**YOUR GOAL**.
Reproduce the lines below, from the first one down to the line containing "6: (127, 84)", both included. Leave the pictures out of your copy.

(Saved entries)
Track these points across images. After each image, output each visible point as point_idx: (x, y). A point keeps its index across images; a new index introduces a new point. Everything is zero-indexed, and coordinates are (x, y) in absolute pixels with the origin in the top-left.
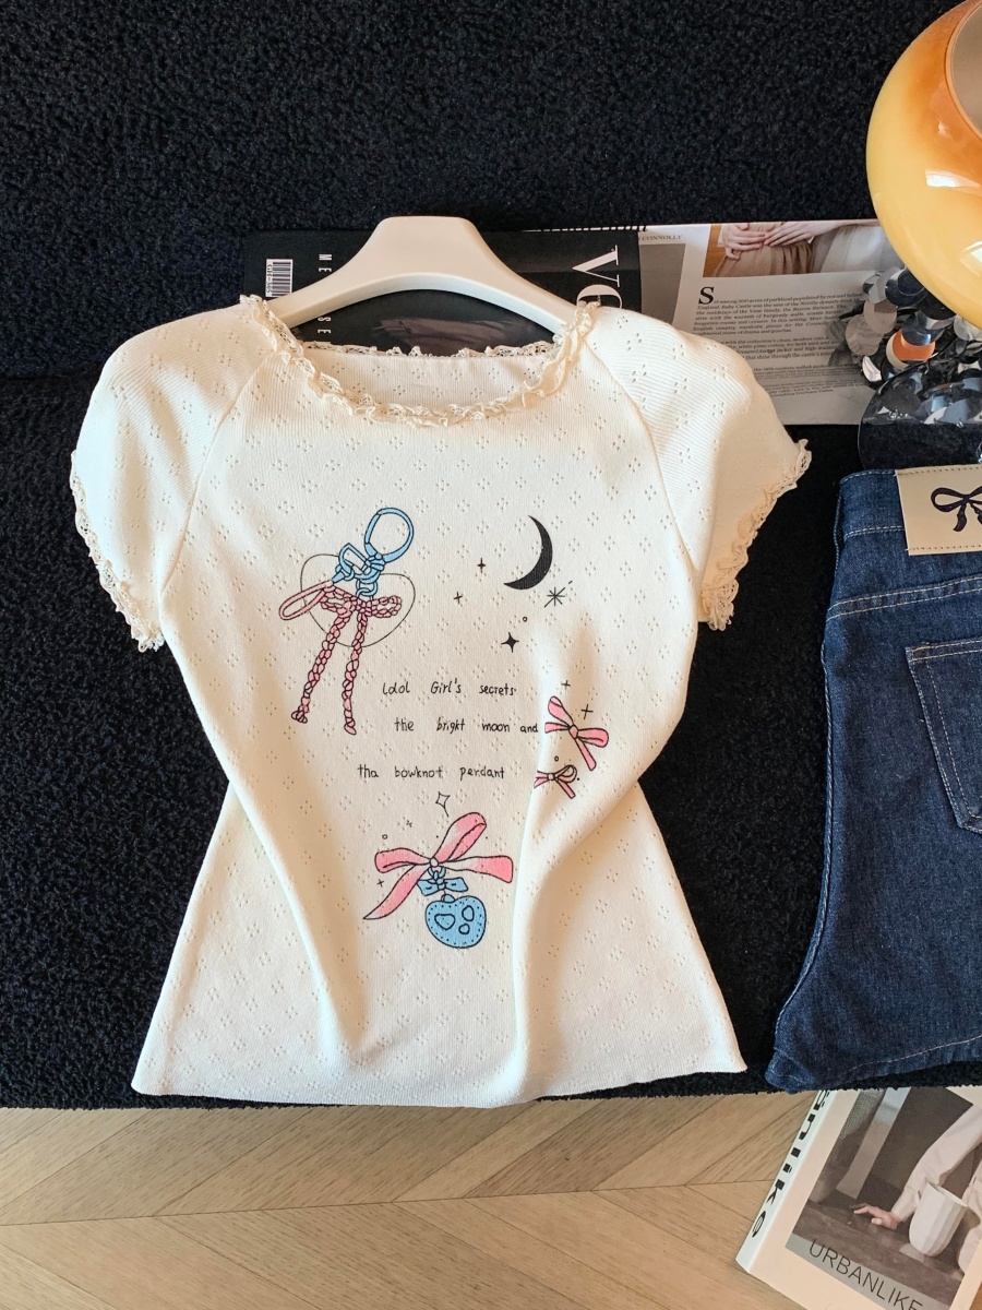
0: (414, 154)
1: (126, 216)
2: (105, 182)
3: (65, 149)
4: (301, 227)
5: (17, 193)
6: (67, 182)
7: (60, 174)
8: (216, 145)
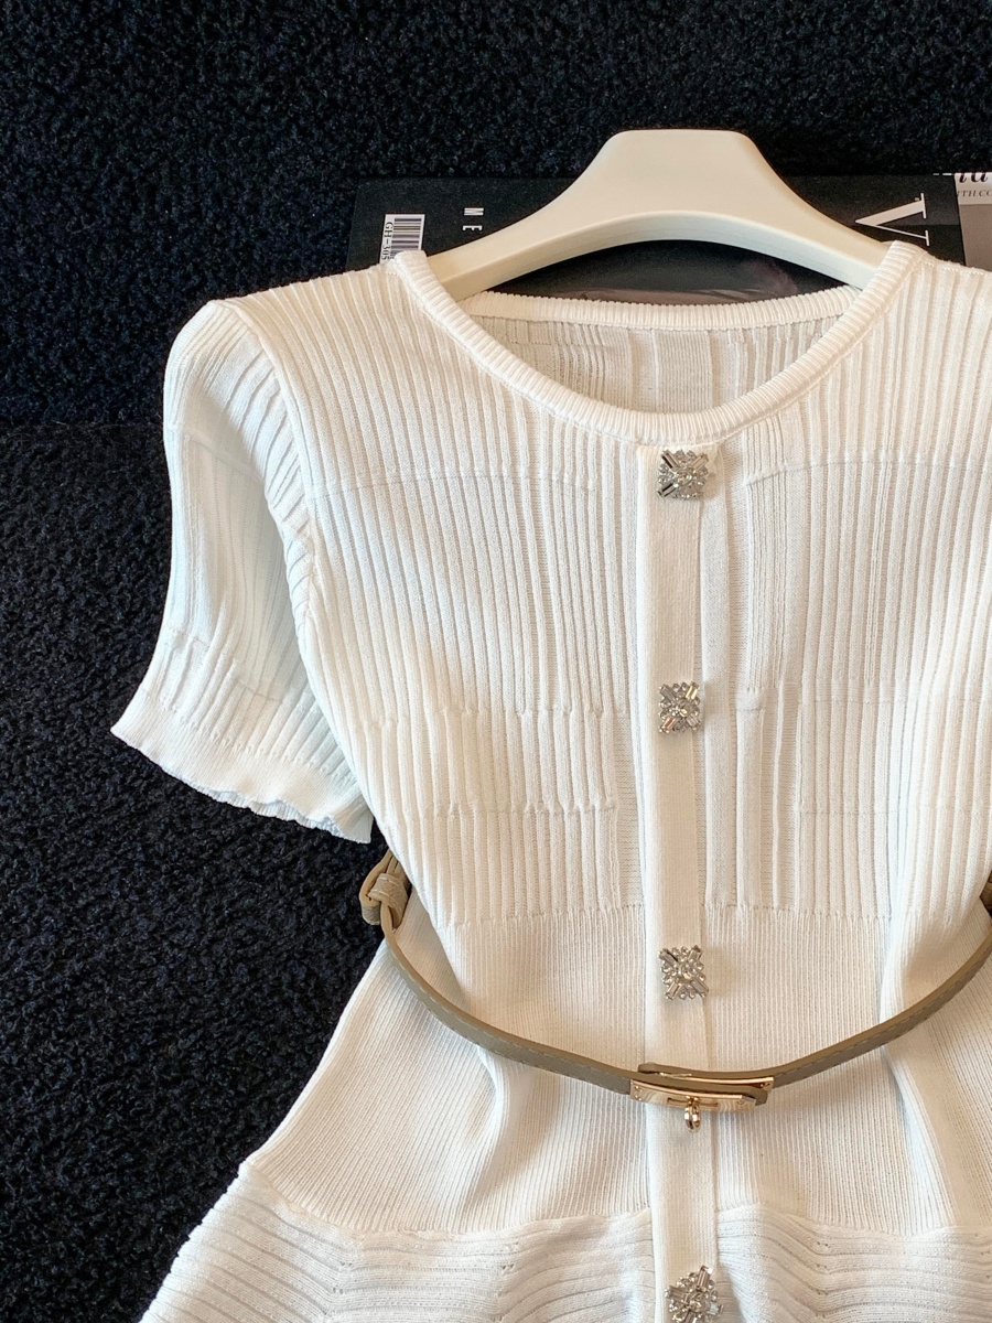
0: (641, 51)
1: (206, 147)
2: (181, 89)
3: (130, 30)
4: (459, 173)
5: (52, 101)
6: (127, 84)
7: (117, 70)
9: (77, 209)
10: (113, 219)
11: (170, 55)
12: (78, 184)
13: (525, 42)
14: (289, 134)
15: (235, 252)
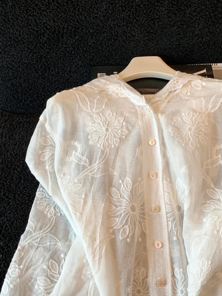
0: (149, 40)
1: (61, 60)
2: (56, 48)
3: (46, 37)
4: (111, 65)
5: (30, 50)
6: (45, 47)
7: (43, 45)
8: (91, 37)
9: (34, 72)
10: (42, 74)
11: (54, 41)
12: (35, 67)
13: (125, 38)
14: (77, 57)
15: (66, 80)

**SOLUTION FOR THIS EXERCISE**.
Track these points across images. After each image, output each visible point as point_idx: (x, y). A point keeps its index across images; a new index introduces a new point. Everything is zero-indexed, and coordinates are (x, y) in absolute pixels with the origin in the top-left.
0: (414, 154)
1: (126, 216)
2: (105, 182)
3: (65, 149)
4: (301, 227)
5: (17, 193)
6: (67, 182)
7: (60, 174)
8: (216, 145)
0: (641, 51)
1: (206, 147)
2: (181, 89)
3: (130, 30)
4: (459, 173)
5: (52, 101)
6: (127, 84)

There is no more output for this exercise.